Provided data =>

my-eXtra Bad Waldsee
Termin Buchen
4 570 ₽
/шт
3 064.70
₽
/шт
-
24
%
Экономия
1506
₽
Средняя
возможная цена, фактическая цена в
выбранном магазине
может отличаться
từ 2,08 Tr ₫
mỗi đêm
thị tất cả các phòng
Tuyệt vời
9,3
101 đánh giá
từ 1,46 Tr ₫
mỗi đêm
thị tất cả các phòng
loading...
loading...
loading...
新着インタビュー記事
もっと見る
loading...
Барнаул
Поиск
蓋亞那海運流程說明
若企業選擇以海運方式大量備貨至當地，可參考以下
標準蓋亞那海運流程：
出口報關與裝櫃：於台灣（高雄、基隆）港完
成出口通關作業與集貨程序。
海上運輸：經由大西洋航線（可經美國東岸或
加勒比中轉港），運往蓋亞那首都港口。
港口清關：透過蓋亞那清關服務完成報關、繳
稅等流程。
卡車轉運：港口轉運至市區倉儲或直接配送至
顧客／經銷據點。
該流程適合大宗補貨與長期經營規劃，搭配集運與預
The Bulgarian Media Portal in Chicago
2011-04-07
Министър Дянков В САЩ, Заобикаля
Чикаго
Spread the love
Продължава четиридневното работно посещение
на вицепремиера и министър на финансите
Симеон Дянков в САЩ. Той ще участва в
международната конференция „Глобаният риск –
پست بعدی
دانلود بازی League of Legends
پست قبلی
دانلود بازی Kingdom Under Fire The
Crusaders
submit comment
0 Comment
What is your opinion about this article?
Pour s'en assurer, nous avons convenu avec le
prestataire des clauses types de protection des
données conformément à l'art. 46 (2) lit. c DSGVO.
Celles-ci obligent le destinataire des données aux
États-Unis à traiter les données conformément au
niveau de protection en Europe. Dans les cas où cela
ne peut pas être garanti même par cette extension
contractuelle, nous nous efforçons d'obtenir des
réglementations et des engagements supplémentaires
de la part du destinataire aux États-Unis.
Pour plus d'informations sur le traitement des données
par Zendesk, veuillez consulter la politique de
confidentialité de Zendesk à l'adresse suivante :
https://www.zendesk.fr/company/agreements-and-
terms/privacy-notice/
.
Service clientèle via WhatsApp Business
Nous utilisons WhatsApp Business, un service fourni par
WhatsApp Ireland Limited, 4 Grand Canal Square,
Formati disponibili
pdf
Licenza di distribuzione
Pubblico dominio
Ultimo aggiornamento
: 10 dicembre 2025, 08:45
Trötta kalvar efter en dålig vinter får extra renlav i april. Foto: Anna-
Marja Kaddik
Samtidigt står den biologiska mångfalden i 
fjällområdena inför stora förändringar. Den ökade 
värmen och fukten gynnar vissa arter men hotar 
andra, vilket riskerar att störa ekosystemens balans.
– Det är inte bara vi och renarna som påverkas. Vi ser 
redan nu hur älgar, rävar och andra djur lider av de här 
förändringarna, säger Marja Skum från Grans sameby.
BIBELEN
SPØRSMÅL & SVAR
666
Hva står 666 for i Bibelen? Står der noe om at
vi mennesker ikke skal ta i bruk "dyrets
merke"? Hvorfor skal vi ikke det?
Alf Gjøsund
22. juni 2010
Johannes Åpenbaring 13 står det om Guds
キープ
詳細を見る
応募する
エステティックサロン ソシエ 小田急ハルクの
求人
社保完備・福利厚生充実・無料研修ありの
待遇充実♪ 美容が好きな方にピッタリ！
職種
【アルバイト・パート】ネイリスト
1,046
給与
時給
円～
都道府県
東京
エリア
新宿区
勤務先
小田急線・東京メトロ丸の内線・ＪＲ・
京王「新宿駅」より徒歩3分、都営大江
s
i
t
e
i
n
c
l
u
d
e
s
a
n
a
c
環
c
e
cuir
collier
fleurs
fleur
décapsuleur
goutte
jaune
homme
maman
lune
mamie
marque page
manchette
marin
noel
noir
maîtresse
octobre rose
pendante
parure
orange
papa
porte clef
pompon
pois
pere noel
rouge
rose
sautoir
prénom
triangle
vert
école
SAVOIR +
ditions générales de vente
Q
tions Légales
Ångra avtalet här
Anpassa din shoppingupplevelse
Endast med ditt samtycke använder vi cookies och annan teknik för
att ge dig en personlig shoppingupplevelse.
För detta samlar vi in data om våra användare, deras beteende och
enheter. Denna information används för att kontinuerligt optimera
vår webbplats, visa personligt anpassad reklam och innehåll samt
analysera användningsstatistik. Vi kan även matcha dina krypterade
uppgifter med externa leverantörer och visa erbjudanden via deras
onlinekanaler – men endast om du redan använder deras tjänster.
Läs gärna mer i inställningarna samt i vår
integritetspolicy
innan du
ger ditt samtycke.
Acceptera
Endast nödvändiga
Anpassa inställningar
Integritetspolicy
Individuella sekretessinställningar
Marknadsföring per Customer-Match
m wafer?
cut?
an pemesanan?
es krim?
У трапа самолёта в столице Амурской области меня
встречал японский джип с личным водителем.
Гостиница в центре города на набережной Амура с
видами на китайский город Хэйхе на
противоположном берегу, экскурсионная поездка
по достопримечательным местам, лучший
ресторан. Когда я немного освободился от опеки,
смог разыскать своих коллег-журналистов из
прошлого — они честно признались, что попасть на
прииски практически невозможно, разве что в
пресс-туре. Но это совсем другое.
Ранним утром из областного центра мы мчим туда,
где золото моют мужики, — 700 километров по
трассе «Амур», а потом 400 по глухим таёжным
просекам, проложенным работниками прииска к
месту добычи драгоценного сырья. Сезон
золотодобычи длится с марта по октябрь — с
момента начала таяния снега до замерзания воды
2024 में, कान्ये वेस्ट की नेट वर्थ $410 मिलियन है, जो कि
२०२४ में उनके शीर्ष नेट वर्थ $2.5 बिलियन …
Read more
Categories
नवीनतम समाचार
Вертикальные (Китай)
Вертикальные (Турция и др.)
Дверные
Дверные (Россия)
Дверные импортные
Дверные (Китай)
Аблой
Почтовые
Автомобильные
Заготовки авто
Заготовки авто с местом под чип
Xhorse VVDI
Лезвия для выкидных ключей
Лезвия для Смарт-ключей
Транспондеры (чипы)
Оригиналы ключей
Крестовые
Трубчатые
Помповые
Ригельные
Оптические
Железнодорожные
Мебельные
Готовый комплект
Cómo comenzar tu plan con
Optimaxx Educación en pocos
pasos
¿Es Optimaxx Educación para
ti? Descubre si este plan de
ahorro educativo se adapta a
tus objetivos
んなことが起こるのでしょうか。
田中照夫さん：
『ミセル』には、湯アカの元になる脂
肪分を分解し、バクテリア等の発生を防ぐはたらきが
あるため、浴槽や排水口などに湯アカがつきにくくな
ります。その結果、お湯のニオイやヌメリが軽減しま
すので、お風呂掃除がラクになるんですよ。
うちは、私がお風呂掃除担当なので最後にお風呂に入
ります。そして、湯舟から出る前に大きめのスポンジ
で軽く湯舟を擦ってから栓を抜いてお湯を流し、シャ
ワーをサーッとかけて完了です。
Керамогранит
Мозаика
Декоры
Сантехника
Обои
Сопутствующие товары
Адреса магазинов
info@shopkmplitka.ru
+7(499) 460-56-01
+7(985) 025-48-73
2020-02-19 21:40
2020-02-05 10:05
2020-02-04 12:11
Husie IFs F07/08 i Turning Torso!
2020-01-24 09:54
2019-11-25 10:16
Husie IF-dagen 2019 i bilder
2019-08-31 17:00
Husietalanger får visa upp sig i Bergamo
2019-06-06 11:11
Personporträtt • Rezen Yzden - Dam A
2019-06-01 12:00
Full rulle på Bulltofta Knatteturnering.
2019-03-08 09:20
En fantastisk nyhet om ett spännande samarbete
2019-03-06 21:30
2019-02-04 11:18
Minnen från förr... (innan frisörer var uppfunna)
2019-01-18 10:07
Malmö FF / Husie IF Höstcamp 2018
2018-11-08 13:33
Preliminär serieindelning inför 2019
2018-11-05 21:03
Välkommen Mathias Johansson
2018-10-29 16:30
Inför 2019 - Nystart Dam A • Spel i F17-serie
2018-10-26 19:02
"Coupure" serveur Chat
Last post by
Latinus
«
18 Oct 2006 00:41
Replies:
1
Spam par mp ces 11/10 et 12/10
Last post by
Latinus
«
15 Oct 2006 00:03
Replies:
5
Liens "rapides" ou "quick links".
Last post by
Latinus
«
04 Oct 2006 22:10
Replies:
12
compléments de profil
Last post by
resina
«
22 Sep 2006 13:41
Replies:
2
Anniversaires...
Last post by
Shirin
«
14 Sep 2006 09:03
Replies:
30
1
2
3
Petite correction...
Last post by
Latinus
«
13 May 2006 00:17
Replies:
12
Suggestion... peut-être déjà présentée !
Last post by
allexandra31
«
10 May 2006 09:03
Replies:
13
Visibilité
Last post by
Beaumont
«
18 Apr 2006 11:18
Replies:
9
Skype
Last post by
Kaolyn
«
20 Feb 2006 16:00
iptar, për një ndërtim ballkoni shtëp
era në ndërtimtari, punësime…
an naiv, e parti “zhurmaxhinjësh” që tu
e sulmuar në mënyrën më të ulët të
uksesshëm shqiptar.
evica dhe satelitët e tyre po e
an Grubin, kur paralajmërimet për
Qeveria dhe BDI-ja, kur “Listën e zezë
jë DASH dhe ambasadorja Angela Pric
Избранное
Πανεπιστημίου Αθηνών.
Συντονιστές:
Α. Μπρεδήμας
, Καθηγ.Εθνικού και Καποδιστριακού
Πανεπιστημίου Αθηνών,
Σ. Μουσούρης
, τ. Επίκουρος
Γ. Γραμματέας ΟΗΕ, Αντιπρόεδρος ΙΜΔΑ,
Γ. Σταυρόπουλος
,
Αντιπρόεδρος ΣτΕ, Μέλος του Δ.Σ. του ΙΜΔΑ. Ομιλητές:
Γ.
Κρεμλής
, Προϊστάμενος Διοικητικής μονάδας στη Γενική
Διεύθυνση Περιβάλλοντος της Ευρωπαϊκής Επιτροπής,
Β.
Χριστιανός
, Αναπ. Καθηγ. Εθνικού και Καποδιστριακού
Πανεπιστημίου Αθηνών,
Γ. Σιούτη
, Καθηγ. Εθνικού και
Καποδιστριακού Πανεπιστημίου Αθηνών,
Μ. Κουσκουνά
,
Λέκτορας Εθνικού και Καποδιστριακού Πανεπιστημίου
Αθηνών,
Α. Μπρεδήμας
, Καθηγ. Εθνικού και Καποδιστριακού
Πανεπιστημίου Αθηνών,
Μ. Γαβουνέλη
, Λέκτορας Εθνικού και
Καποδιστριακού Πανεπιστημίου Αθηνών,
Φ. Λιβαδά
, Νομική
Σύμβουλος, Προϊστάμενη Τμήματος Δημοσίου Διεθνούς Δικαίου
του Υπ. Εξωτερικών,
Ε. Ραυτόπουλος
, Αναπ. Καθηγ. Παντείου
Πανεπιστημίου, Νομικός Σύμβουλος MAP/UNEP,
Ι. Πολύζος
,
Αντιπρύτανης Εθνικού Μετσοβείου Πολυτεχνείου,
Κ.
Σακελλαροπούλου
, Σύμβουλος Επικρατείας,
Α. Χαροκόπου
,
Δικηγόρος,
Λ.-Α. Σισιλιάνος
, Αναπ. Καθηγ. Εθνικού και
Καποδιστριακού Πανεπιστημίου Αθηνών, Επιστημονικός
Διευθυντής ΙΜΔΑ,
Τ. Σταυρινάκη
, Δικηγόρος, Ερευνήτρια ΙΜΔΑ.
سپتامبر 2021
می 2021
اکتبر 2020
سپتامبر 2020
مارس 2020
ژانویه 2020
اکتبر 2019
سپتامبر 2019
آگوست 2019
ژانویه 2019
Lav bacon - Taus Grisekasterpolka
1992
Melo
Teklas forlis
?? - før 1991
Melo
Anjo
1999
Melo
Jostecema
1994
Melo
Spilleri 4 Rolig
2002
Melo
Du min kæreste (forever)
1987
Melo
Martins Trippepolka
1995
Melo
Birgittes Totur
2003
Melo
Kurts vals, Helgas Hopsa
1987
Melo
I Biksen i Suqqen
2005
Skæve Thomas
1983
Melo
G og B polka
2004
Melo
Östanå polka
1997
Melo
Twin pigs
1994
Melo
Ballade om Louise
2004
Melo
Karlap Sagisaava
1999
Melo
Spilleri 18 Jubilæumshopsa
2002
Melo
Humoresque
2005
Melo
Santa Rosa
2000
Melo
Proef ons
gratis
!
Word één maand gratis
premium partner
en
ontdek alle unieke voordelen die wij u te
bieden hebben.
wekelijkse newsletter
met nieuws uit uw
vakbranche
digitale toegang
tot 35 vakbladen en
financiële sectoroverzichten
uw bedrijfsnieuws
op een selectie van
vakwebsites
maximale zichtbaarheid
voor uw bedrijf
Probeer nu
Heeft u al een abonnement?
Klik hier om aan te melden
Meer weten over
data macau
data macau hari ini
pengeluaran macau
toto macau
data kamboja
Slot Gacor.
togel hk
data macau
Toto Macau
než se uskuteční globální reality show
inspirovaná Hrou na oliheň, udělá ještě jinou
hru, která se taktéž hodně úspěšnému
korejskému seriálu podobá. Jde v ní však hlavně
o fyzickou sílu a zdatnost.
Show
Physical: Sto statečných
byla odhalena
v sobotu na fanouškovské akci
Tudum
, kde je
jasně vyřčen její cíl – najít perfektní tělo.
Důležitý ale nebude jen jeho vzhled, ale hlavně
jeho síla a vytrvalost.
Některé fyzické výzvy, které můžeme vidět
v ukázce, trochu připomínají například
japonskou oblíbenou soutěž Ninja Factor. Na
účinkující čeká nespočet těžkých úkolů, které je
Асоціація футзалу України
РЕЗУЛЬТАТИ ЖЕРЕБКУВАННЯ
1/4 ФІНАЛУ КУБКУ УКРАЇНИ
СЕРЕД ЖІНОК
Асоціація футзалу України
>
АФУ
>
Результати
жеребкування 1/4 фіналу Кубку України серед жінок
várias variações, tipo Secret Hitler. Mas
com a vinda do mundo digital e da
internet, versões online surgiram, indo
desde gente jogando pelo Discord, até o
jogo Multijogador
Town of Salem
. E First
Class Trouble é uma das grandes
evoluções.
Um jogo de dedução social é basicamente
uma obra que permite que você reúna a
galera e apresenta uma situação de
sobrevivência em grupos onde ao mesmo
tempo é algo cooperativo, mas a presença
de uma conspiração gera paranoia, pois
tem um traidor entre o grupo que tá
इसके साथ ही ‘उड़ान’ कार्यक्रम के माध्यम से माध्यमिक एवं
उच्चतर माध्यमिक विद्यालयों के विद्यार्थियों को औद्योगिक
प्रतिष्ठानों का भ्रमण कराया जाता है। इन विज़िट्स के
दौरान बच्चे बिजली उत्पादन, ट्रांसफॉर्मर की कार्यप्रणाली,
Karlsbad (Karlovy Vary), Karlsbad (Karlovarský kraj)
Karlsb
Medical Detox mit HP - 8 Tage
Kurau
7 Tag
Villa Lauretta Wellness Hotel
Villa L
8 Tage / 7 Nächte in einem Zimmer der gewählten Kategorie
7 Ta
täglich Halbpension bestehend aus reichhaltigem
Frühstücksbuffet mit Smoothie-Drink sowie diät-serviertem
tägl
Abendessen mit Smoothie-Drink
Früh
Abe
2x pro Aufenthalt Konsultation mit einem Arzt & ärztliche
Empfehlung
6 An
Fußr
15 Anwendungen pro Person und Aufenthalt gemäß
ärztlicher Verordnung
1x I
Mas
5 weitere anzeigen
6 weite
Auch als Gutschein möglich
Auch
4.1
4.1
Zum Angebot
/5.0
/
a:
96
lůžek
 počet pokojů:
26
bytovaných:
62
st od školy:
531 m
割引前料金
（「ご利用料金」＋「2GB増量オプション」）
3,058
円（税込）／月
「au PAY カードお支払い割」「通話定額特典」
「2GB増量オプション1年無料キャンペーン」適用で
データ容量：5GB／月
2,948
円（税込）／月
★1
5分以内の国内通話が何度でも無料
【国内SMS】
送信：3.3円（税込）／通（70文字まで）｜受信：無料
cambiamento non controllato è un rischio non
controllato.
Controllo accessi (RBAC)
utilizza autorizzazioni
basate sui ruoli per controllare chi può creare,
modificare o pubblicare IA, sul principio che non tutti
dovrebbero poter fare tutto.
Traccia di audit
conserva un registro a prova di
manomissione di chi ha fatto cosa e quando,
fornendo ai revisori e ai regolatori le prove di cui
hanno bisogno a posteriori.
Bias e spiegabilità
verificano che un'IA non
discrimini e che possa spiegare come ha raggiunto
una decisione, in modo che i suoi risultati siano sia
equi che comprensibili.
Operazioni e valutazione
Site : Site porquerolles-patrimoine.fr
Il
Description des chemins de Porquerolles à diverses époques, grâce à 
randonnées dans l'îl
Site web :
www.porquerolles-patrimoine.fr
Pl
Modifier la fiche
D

Exercise details =>
Copy out each line of the material above that holds the word "Optimaxx".

Worked solution =>
Optimaxx Educación en pocos
¿Es Optimaxx Educación para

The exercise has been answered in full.